Budget annuel prévisionnel :
DESCRIPTION QUANTITE MONTANT
Etude de terrain 2 j 720,00 €
Frais de déplacement (100 km AR, à 0,45
Cts/km) 2 j 90,00 €
Rédaction d'une note de synthèse 1 j 360,00 €
TOTAL (TVA non applicable) 1 170,00 € Périodicité : Lors de la phase d’installation
Coût total : 1 170 Euros.
Conclusion
Après une étude complète d'un cycle annuel, (migration prénuptiale, nidification, migration postnuptiale, et hivernage) sur le site de « Courcellas » puis une journée supplémentaire en 2012 pour la migration postnuptiale, nous avons pu mettre en évidence la présence d’environ 53 espèces nicheuses, 24 espèces migratrices, et 40 espèces potentiellement hivernantes.
Les espèces les plus menacées par ce projet sont donc, le Pigeon ramier pour la migration, et la Pie-grièche écorcheur, la Bondrée apivore, l’Alouette lulu, le Pipit des arbres, le Tarier pâtre pour les nicheurs. Il a également été déterminé des zones sensibles pour les migrateurs et les nicheurs, où l’implantation d’éoliennes serait néfaste. On les retrouve au nord du site d’étude, et autour des secteurs boisées.

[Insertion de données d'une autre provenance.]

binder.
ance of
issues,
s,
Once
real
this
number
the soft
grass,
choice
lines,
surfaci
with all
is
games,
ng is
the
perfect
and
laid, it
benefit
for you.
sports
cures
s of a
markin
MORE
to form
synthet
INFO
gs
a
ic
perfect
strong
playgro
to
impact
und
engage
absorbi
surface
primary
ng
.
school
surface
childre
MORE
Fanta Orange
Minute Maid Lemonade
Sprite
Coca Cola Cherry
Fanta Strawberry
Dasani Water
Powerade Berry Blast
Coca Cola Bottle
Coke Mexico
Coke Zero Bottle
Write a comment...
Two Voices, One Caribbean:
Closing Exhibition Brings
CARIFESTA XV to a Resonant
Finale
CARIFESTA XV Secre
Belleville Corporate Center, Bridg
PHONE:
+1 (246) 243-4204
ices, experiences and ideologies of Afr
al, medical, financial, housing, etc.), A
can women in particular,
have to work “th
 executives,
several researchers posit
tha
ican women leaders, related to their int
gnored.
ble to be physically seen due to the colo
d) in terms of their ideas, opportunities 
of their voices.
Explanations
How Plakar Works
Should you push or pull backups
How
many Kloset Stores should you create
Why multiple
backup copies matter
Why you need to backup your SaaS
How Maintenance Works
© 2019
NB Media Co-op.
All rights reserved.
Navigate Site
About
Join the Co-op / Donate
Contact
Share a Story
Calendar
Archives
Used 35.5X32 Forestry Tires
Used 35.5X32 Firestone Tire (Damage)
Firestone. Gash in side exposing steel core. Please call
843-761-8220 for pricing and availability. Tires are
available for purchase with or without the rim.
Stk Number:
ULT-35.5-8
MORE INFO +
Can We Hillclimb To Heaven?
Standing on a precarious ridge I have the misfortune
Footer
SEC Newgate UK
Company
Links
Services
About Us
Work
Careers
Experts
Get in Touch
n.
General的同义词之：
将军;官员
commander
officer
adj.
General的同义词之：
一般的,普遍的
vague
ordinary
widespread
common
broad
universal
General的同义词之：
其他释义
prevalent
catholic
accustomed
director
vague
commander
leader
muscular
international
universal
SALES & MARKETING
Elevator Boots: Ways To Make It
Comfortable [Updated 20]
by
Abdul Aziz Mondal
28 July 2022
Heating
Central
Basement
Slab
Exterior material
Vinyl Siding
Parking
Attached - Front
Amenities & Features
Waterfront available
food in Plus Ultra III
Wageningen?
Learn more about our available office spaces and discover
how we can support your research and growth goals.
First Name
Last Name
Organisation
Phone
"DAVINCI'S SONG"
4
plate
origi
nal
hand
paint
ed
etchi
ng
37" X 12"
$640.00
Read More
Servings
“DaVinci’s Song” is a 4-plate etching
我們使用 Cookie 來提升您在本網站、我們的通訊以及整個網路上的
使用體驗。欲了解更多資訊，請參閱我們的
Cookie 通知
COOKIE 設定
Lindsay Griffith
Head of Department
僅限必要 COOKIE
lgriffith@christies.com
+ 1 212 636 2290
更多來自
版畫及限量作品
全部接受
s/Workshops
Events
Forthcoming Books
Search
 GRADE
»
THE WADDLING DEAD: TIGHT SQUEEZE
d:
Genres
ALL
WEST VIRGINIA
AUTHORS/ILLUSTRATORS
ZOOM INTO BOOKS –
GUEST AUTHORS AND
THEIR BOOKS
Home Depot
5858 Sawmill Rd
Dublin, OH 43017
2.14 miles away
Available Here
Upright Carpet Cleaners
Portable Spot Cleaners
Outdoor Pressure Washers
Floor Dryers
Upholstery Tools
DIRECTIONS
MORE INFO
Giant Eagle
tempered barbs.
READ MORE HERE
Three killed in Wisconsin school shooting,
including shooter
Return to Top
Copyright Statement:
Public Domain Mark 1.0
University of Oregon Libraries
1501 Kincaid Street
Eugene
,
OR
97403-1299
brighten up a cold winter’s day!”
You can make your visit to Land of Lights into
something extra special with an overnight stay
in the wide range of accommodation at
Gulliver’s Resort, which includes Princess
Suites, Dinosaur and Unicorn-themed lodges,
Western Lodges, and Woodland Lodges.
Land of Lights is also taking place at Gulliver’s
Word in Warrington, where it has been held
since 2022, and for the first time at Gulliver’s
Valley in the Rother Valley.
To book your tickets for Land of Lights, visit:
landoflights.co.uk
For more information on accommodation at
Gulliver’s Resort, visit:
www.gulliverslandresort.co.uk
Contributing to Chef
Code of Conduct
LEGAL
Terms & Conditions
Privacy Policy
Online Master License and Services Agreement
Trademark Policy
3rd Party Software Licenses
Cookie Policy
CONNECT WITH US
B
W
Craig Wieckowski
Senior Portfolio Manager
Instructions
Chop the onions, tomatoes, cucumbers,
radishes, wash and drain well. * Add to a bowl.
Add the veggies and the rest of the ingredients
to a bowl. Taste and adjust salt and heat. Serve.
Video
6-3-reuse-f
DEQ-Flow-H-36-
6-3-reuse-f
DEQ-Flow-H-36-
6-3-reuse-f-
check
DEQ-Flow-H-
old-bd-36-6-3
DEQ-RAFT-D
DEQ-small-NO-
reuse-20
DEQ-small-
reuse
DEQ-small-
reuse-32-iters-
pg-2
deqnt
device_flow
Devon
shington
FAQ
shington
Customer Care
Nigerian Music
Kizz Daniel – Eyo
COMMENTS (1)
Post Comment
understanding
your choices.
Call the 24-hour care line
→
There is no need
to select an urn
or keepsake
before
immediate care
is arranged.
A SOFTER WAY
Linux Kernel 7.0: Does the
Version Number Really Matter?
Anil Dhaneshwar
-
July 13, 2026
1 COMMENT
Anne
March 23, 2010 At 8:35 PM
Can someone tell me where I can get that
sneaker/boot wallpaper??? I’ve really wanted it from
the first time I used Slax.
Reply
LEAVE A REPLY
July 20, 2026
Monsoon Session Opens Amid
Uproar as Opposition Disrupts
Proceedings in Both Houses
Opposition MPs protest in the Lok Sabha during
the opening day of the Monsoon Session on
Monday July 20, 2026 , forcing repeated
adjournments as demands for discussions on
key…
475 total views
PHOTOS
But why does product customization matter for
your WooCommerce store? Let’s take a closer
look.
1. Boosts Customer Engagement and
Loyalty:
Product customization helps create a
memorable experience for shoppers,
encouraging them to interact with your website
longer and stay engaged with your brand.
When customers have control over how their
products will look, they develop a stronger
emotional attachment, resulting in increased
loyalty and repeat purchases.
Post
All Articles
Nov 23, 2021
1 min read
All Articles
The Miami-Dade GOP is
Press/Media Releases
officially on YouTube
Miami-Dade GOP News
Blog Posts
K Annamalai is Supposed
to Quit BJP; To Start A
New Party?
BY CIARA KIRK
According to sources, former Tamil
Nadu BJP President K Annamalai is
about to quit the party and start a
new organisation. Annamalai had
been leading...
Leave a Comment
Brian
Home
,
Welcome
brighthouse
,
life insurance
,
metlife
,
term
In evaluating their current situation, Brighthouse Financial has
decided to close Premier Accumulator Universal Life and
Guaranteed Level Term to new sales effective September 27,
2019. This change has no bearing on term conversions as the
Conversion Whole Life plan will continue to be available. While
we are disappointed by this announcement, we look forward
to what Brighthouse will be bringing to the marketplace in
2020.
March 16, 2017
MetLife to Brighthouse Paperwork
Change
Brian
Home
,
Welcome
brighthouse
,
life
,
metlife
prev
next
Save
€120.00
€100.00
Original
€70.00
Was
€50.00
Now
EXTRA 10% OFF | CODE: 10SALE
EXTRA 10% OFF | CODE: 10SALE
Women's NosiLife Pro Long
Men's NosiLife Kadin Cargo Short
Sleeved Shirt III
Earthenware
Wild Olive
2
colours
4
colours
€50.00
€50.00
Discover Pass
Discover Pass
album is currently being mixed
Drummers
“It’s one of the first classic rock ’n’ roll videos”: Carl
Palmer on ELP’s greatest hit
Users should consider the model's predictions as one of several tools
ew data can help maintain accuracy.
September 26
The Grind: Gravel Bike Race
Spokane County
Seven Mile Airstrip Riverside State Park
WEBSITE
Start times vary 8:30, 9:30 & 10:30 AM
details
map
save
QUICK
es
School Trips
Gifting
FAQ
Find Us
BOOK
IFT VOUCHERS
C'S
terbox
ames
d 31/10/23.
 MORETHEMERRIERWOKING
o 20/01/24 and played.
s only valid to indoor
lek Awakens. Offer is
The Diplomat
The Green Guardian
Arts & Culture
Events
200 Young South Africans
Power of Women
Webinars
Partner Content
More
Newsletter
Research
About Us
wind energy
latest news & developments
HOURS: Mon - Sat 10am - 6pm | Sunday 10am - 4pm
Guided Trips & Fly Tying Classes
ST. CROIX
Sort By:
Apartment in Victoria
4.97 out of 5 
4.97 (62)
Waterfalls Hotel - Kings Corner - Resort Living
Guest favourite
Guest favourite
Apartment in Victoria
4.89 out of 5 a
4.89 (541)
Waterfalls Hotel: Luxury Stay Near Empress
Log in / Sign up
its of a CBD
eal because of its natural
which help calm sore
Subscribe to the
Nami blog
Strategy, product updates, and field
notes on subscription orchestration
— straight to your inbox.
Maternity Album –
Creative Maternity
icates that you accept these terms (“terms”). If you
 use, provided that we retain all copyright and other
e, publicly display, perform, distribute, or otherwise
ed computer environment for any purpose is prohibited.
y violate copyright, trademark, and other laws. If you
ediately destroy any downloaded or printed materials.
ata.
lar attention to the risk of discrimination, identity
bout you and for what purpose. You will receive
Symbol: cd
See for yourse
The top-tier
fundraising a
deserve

Ainsi, après avoir identifié les menaces qui pèsent sur l’avifaune de la zone, nous avons proposé dans ce rapport des préconisations et des mesures compensatoires à mettre en place sur le site.
Si le porteur du projet éolien de ce site respecte les préconisations et les mesures compensatoires proposées par la SEPOL dans ce rapport, notamment, celles qui concernent la période d’installation des aérogénérateurs, les recommandations d’implantations, ainsi que les suivis, le projet devrait être compatible avec la conservation des populations d’oiseaux, qu’elles soient migratrices, reproductrices ou hivernantes sur la zone.